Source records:
╔══
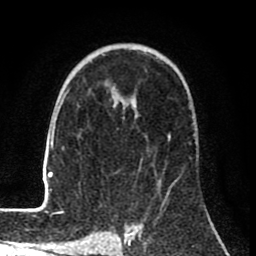
Breast MRI (dynamic contrast-enhanced), one axial slice; slice 50 of 80 in the series (ordered by position); cropped to one breast; dynamic contrast-enhanced series, time point 2 of 8 at this slice position (early post-contrast); 1.5 T; TE 2.6 ms, TR 6.1 ms; 2 mm slice thickness; 256 × 256 image matrix, field of view 160 × 160 mm. Female patient.
Outlined on this slice (semi-automatically segmented with operator editing):
- enhancing-tissue mask used for the functional tumour volume (all voxels passing the contrast-enhancement thresholds inside the analysis volume; usually the tumour): bounding box [x1, y1, x2, y2] px = [33, 64, 197, 209]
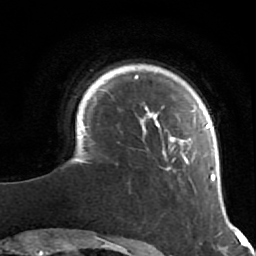
Breast MRI (dynamic contrast-enhanced), one axial slice. Position 10 of 64 along the scan axis. Cropped to one breast. Dynamic contrast-enhanced series, time point 2 of 7 at this slice position (early post-contrast). 1.5 T. TE 2.6 ms, TR 5.9 ms. 2.5 mm slice thickness. 256 × 256 image matrix, field of view 155 × 155 mm. Female patient.
Annotated regions visible in this slice (semi-automatically segmented with operator editing):
- enhancing-tissue mask used for the functional tumour volume (all voxels passing the contrast-enhancement thresholds inside the analysis volume; usually the tumour): bounding box <81,75,215,182> (left, top, right, bottom; pixels)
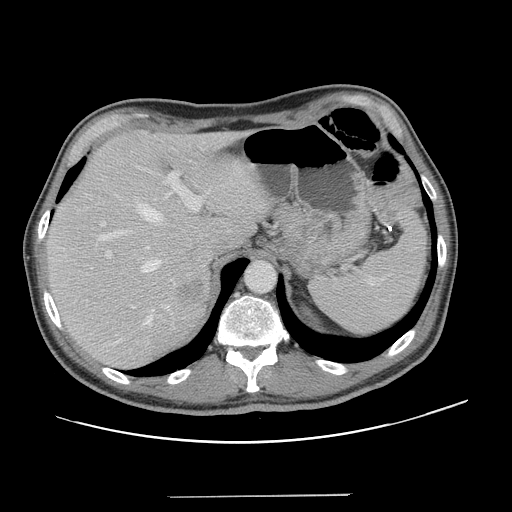
Contrast-enhanced abdominal CT, one axial slice. Slice 97 of 131 in the series (ordered by position). Intravenous contrast given. Soft-tissue window (W 400 / L 40 HU). 512 × 512 image matrix. From the clinical record (not read from this slice): patient: male, age 66 years at operation; diagnosis: colorectal cancer liver metastases, imaged before liver resection; multiple liver metastases: no; largest metastasis: 2.5 cm; disease in both lobes: no.
Structures marked on this image (manually delineated by an expert):
- hepatic veins: bounding box <98,200,167,325> (left, top, right, bottom; pixels)
- liver: <47,132,263,368>
- planned liver remnant (the part of the liver to remain after resection): <47,132,262,353>
- portal vein (with intrahepatic branches): <99,144,211,260>
- liver metastasis: <174,277,206,307>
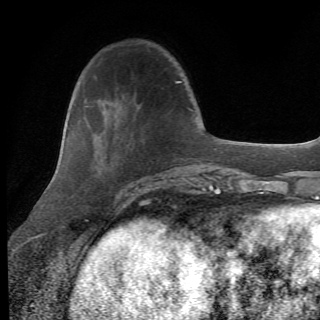
Breast MRI (dynamic contrast-enhanced), one axial slice. Position 20 of 82 along the scan axis. Cropped to one breast. Dynamic contrast-enhanced series, time point 2 of 6 at this slice position (early post-contrast). 1.5 T. TE 4.2 ms, TR 8.5 ms. 320 × 320 image matrix, field of view 187 × 187 mm. Female patient.
Outlined on this slice (semi-automatically segmented with operator editing):
- enhancing-tissue mask used for the functional tumour volume (all voxels passing the contrast-enhancement thresholds inside the analysis volume; usually the tumour): bounding box (x1, y1, x2, y2) in pixels: (88, 106, 162, 214)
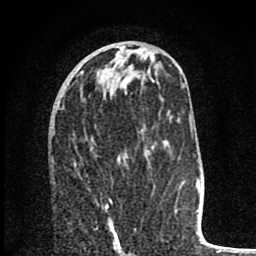
Breast MRI (dynamic contrast-enhanced), one axial slice. Position 32 of 80 along the scan axis. Cropped to one breast. Dynamic contrast-enhanced series, time point 2 of 8 at this slice position (early post-contrast). 1.5 T. TE 2.8 ms, TR 7.1 ms. 256 × 256 image matrix, field of view 140 × 140 mm. Female patient.
Outlined on this slice (semi-automatic segmentation, software-assisted and operator-edited):
- enhancing-tissue mask used for the functional tumour volume (all voxels passing the contrast-enhancement thresholds inside the analysis volume; usually the tumour): bounding box (x1, y1, x2, y2) in pixels: (106, 200, 122, 251)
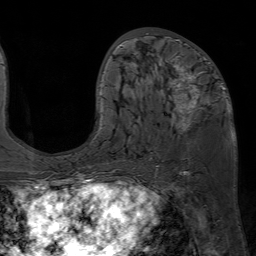
Breast MRI (dynamic contrast-enhanced), one axial slice. Slice 29 of 80 in the series (ordered by position). Cropped to one breast. Dynamic contrast-enhanced series, time point 2 of 7 at this slice position (early post-contrast). 1.5 T. TE 4.6 ms, TR 7.2 ms. 2.5 mm slice thickness. 256 × 256 image matrix, field of view 230 × 230 mm. Female patient.
Structures marked on this image (semi-automatically segmented with operator editing):
- enhancing-tissue mask used for the functional tumour volume (all voxels passing the contrast-enhancement thresholds inside the analysis volume; usually the tumour): box from (x=98, y=33) to (x=225, y=159) px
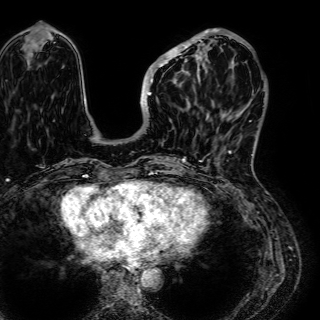
Breast MRI (dynamic contrast-enhanced), one axial slice; position 19 of 72 along the scan axis; cropped to one breast; dynamic contrast-enhanced series, time point 2 of 7 at this slice position (early post-contrast); 1.5 T; TE 2.6 ms, TR 5.2 ms; 320 × 320 image matrix. Female patient.
Annotated regions visible in this slice (semi-automatic segmentation, software-assisted and operator-edited):
- enhancing-tissue mask used for the functional tumour volume (all voxels passing the contrast-enhancement thresholds inside the analysis volume; usually the tumour): box from (x=147, y=29) to (x=245, y=96) px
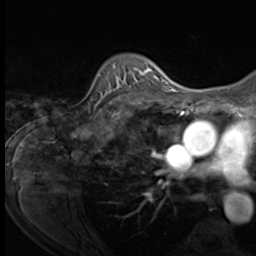
Breast MRI (dynamic contrast-enhanced), one axial slice. Position 48 of 64 along the scan axis. Cropped to one breast. Dynamic contrast-enhanced series, time point 2 of 9 at this slice position (early post-contrast). 3 T. TE 1.5 ms, TR 4.7 ms. 2.5 mm slice thickness. 256 × 256 image matrix. Female patient.
Annotated regions visible in this slice (semi-automatically segmented with operator editing):
- enhancing-tissue mask used for the functional tumour volume (all voxels passing the contrast-enhancement thresholds inside the analysis volume; usually the tumour): bounding box <88,63,151,109> (left, top, right, bottom; pixels)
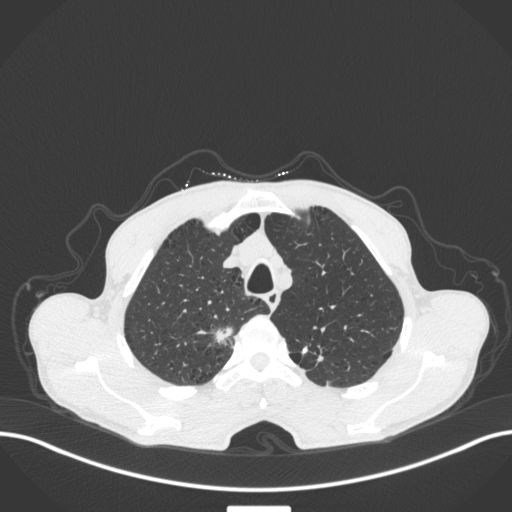
Chest CT, one axial slice. Position 351 of 445 along the scan axis. Reconstruction kernel B31f. 120 kVp. Lung window (W 1500 / L -600 HU). 1 mm slice thickness. 512 × 512 image matrix. Male patient, age 70 years. From the clinical record (not read from this slice): clinical TNM (as recorded): T1a N0 M0.
Annotated regions visible in this slice (rectangle marked by the reading radiologist):
- lung tumour (recorded histology: adenocarcinoma): bounding box <197,325,237,352> (left, top, right, bottom; pixels)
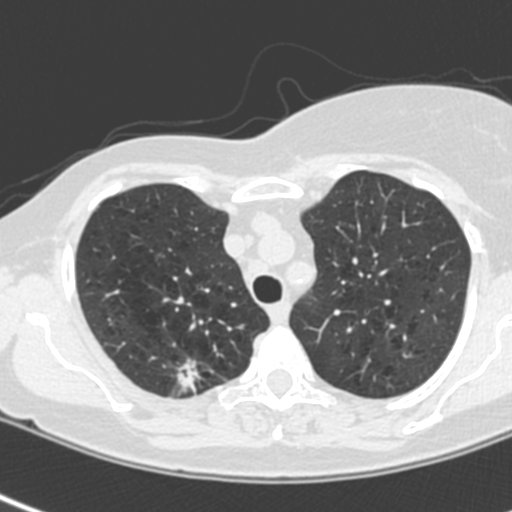
Low-dose screening chest CT, one axial slice. Position 174 of 214 along the scan axis. 120 kVp. Lung window (W 1500 / L -600 HU). 1.3 mm slice thickness. 512 × 512 image matrix.
Structures marked on this image (expert manual segmentation):
- lesion 1 (tumor, upper lobe of right lung): bounding box [x1, y1, x2, y2] px = [177, 360, 199, 392]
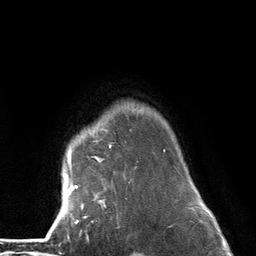
Breast MRI (dynamic contrast-enhanced), one axial slice; position 107 of 134 along the scan axis; cropped to one breast; dynamic contrast-enhanced series, time point 2 of 6 at this slice position (early post-contrast); 3 T; TE 2.8 ms, TR 7.3 ms; 1.2 mm slice thickness; 256 × 256 image matrix. Female patient.
Annotated regions visible in this slice (semi-automatically segmented with operator editing):
- enhancing-tissue mask used for the functional tumour volume (all voxels passing the contrast-enhancement thresholds inside the analysis volume; usually the tumour): bounding box [x1, y1, x2, y2] px = [63, 144, 166, 224]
╚══
Once the pictures are set aside, repeat the remaining data word for word.

Breast MRI (dynamic contrast-enhanced), one axial slice; slice 50 of 80 in the series (ordered by position); cropped to one breast; dynamic contrast-enhanced series, time point 2 of 8 at this slice position (early post-contrast); 1.5 T; TE 2.6 ms, TR 6.1 ms; 2 mm slice thickness; 256 × 256 image matrix, field of view 160 × 160 mm. Female patient.
Outlined on this slice (semi-automatically segmented with operator editing):
- enhancing-tissue mask used for the functional tumour volume (all voxels passing the contrast-enhancement thresholds inside the analysis volume; usually the tumour): bounding box [x1, y1, x2, y2] px = [33, 64, 197, 209]
Breast MRI (dynamic contrast-enhanced), one axial slice. Position 10 of 64 along the scan axis. Cropped to one breast. Dynamic contrast-enhanced series, time point 2 of 7 at this slice position (early post-contrast). 1.5 T. TE 2.6 ms, TR 5.9 ms. 2.5 mm slice thickness. 256 × 256 image matrix, field of view 155 × 155 mm. Female patient.
Annotated regions visible in this slice (semi-automatically segmented with operator editing):
- enhancing-tissue mask used for the functional tumour volume (all voxels passing the contrast-enhancement thresholds inside the analysis volume; usually the tumour): bounding box <81,75,215,182> (left, top, right, bottom; pixels)
Contrast-enhanced abdominal CT, one axial slice. Slice 97 of 131 in the series (ordered by position). Intravenous contrast given. Soft-tissue window (W 400 / L 40 HU). 512 × 512 image matrix. From the clinical record (not read from this slice): patient: male, age 66 years at operation; diagnosis: colorectal cancer liver metastases, imaged before liver resection; multiple liver metastases: no; largest metastasis: 2.5 cm; disease in both lobes: no.
Structures marked on this image (manually delineated by an expert):
- hepatic veins: bounding box <98,200,167,325> (left, top, right, bottom; pixels)
- liver: <47,132,263,368>
- planned liver remnant (the part of the liver to remain after resection): <47,132,262,353>
- portal vein (with intrahepatic branches): <99,144,211,260>
- liver metastasis: <174,277,206,307>
Breast MRI (dynamic contrast-enhanced), one axial slice. Position 20 of 82 along the scan axis. Cropped to one breast. Dynamic contrast-enhanced series, time point 2 of 6 at this slice position (early post-contrast). 1.5 T. TE 4.2 ms, TR 8.5 ms. 320 × 320 image matrix, field of view 187 × 187 mm. Female patient.
Outlined on this slice (semi-automatically segmented with operator editing):
- enhancing-tissue mask used for the functional tumour volume (all voxels passing the contrast-enhancement thresholds inside the analysis volume; usually the tumour): bounding box (x1, y1, x2, y2) in pixels: (88, 106, 162, 214)
Breast MRI (dynamic contrast-enhanced), one axial slice. Position 32 of 80 along the scan axis. Cropped to one breast. Dynamic contrast-enhanced series, time point 2 of 8 at this slice position (early post-contrast). 1.5 T. TE 2.8 ms, TR 7.1 ms. 256 × 256 image matrix, field of view 140 × 140 mm. Female patient.
Outlined on this slice (semi-automatic segmentation, software-assisted and operator-edited):
- enhancing-tissue mask used for the functional tumour volume (all voxels passing the contrast-enhancement thresholds inside the analysis volume; usually the tumour): bounding box (x1, y1, x2, y2) in pixels: (106, 200, 122, 251)
Breast MRI (dynamic contrast-enhanced), one axial slice. Slice 29 of 80 in the series (ordered by position). Cropped to one breast. Dynamic contrast-enhanced series, time point 2 of 7 at this slice position (early post-contrast). 1.5 T. TE 4.6 ms, TR 7.2 ms. 2.5 mm slice thickness. 256 × 256 image matrix, field of view 230 × 230 mm. Female patient.
Structures marked on this image (semi-automatically segmented with operator editing):
- enhancing-tissue mask used for the functional tumour volume (all voxels passing the contrast-enhancement thresholds inside the analysis volume; usually the tumour): box from (x=98, y=33) to (x=225, y=159) px
Breast MRI (dynamic contrast-enhanced), one axial slice; position 19 of 72 along the scan axis; cropped to one breast; dynamic contrast-enhanced series, time point 2 of 7 at this slice position (early post-contrast); 1.5 T; TE 2.6 ms, TR 5.2 ms; 320 × 320 image matrix. Female patient.
Annotated regions visible in this slice (semi-automatic segmentation, software-assisted and operator-edited):
- enhancing-tissue mask used for the functional tumour volume (all voxels passing the contrast-enhancement thresholds inside the analysis volume; usually the tumour): box from (x=147, y=29) to (x=245, y=96) px
Breast MRI (dynamic contrast-enhanced), one axial slice. Position 48 of 64 along the scan axis. Cropped to one breast. Dynamic contrast-enhanced series, time point 2 of 9 at this slice position (early post-contrast). 3 T. TE 1.5 ms, TR 4.7 ms. 2.5 mm slice thickness. 256 × 256 image matrix. Female patient.
Annotated regions visible in this slice (semi-automatically segmented with operator editing):
- enhancing-tissue mask used for the functional tumour volume (all voxels passing the contrast-enhancement thresholds inside the analysis volume; usually the tumour): bounding box <88,63,151,109> (left, top, right, bottom; pixels)
Chest CT, one axial slice. Position 351 of 445 along the scan axis. Reconstruction kernel B31f. 120 kVp. Lung window (W 1500 / L -600 HU). 1 mm slice thickness. 512 × 512 image matrix. Male patient, age 70 years. From the clinical record (not read from this slice): clinical TNM (as recorded): T1a N0 M0.
Annotated regions visible in this slice (rectangle marked by the reading radiologist):
- lung tumour (recorded histology: adenocarcinoma): bounding box <197,325,237,352> (left, top, right, bottom; pixels)
Low-dose screening chest CT, one axial slice. Position 174 of 214 along the scan axis. 120 kVp. Lung window (W 1500 / L -600 HU). 1.3 mm slice thickness. 512 × 512 image matrix.
Structures marked on this image (expert manual segmentation):
- lesion 1 (tumor, upper lobe of right lung): bounding box [x1, y1, x2, y2] px = [177, 360, 199, 392]
Breast MRI (dynamic contrast-enhanced), one axial slice; position 107 of 134 along the scan axis; cropped to one breast; dynamic contrast-enhanced series, time point 2 of 6 at this slice position (early post-contrast); 3 T; TE 2.8 ms, TR 7.3 ms; 1.2 mm slice thickness; 256 × 256 image matrix. Female patient.
Annotated regions visible in this slice (semi-automatically segmented with operator editing):
- enhancing-tissue mask used for the functional tumour volume (all voxels passing the contrast-enhancement thresholds inside the analysis volume; usually the tumour): bounding box [x1, y1, x2, y2] px = [63, 144, 166, 224]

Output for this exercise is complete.